Maintenant on peut s’attarder au vrai sujet. Personnellement je pense qu’il est possible que les humains survivent à cette sixième extinction de masse. Cependant, on devra fournir des efforts pour que cela arrive. En effet, selon plusieurs scientifiques et chercheurs, il serait possible de s’en sortir mais, il faudrait se mettre en action le plus tôt possible avant qu’il ne soit trop tard. Il faudrait par exemple réduire nos émissions de gaz à effet de serre, utiliser au maximum des énergies renouvelables tout en limitant les énergies non-renouvelables, etc. 

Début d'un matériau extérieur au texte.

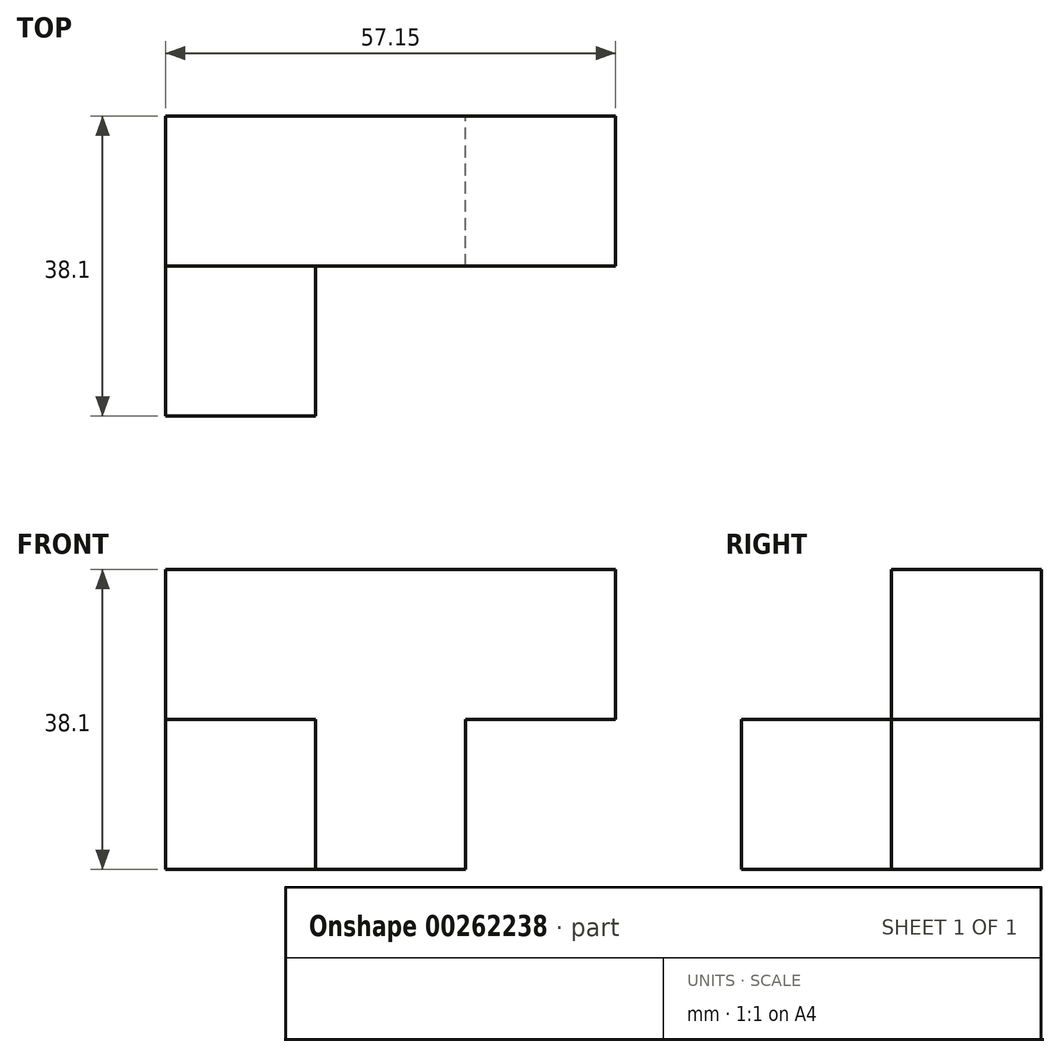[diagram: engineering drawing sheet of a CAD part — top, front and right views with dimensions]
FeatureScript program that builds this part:
annotation { "Feature Type Name" : "Feature", "Feature Type Description" : "" }
export const myFeature = defineFeature(function(context is Context, id is Id, definition is map)
    precondition{}
    {
        {
            var Q0;
            Q0=qCreatedBy(makeId("Front.planeOp"),FACE);
            var sketch = newSketch(context, id + "F0", { "sketchPlane" : qUnion([Q0])});
            skLineSegment(sketch, "E0.bottom", {"start": v(7.83, 47.7) * mm, "end": v(26.88, 47.7) * mm});
            skLineSegment(sketch, "E0.top", {"start": v(7.83, 28.66) * mm, "end": v(26.88, 28.66) * mm});
            skLineSegment(sketch, "E0.left", {"start": v(7.83, 47.7) * mm, "end": v(7.83, 28.66) * mm});
            skLineSegment(sketch, "E0.right", {"start": v(26.88, 47.7) * mm, "end": v(26.88, 28.66) * mm});
            skLineSegment(sketch, "E1", {"start": v(7.83, 47.7) * mm, "end": v(-11.22, 47.7) * mm});
            skLineSegment(sketch, "E2", {"start": v(7.83, 28.66) * mm, "end": v(-11.22, 28.66) * mm});
            skLineSegment(sketch, "E3", {"start": v(-11.22, 28.66) * mm, "end": v(-11.22, 47.7) * mm});
            skLineSegment(sketch, "E4", {"start": v(-11.22, 9.6) * mm, "end": v(7.83, 9.6) * mm});
            skLineSegment(sketch, "E5", {"start": v(7.83, 9.6) * mm, "end": v(26.88, 9.6) * mm});
            skLineSegment(sketch, "E6", {"start": v(26.88, 9.6) * mm, "end": v(26.88, 28.66) * mm});
            skLineSegment(sketch, "E7", {"start": v(7.83, 9.6) * mm, "end": v(7.83, 28.66) * mm});
            skLineSegment(sketch, "E8", {"start": v(-11.22, 28.66) * mm, "end": v(-11.22, 9.6) * mm});
            skLineSegment(sketch, "E9", {"start": v(26.88, 47.7) * mm, "end": v(45.93, 47.7) * mm});
            skLineSegment(sketch, "E10", {"start": v(45.93, 47.7) * mm, "end": v(45.93, 28.66) * mm});
            skLineSegment(sketch, "E11", {"start": v(45.93, 28.66) * mm, "end": v(26.88, 28.66) * mm});
            skSolve(sketch);
        }
        {
            var Q0;
            Q0=makeQuery(id+"F0.imprint","IMPRINT",FACE,{"disambiguationData":[TD([[makeQuery(id+"F0.imprint","IMPRINT",EDGE,{"derivedFrom":sQuery(id+"F0.wireOp",EDGE,"E0.bottom")}),-1.0]])]});
            var Q1;
            Q1=makeQuery(id+"F0.imprint","IMPRINT",FACE,{"disambiguationData":[TD([[makeQuery(id+"F0.imprint","IMPRINT",EDGE,{"derivedFrom":sQuery(id+"F0.wireOp",EDGE,"E0.left")}),-1.0]])]});
            var Q2;
            Q2=makeQuery(id+"F0.imprint","IMPRINT",FACE,{"disambiguationData":[TD([[makeQuery(id+"F0.imprint","IMPRINT",EDGE,{"derivedFrom":sQuery(id+"F0.wireOp",EDGE,"E0.top")}),-1.0]])]});
            var Q3;
            Q3=makeQuery(id+"F0.imprint","IMPRINT",FACE,{"disambiguationData":[TD([[makeQuery(id+"F0.imprint","IMPRINT",EDGE,{"derivedFrom":sQuery(id+"F0.wireOp",EDGE,"E0.right")}),1.0]])]});
            extrude(context, id + "F1", {"entities" : qUnion([Q0, Q1, Q2, Q3]), "depth" : 19.05 * mm});
        }
        {
            var Q0;
            Q0=makeQuery(id+"F0.imprint","IMPRINT",FACE,{"disambiguationData":[TD([[makeQuery(id+"F0.imprint","IMPRINT",EDGE,{"derivedFrom":sQuery(id+"F0.wireOp",EDGE,"E2")}),1.0]])]});
            extrude(context, id + "F2", {"entities" : qUnion([Q0]), "operationType" : NewBodyOperationType.ADD, "depth" : 38.1 * mm});
        }
    });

Ensuite, il y a beaucoup d’autres solutions qui pourraient beaucoup nous aidez concernant les changements climatiques. Après avoir vu le film « Demain » j’ai réalisé à quel point il y avait énormément plus de solutions que l’on pense. C’est pourquoi je vais vous les partager. 1-on doit changer nos façons de manger et de faire à manger. Par exemple, réduire notre consommation de viande, manger plus de légumes et de fruits. On peut aussi changer les moyens d’agriculture (Agroécologie au lieu de l’Agriculture industrielle). 2-utiliser des énergies propres et renouvelables comme l’eau avec l’hydroélectricité. 3-Changer l’économie avec des monnaies locales. 4- Passer par une démocratie avant tout. Les citoyens sont concernés, ils doivent pouvoir faire des choix pour la société. 5- Il faut changer notre système d’éducation comme celui de la Finlande qui marche très bien, qui est plus moderne, qui prépare et conscientise les nouvelles générations au changement climatique. 

Avec toutes ces solutions, je crois que si on les applique bientôt, on survivra à la sixième extinction de masse.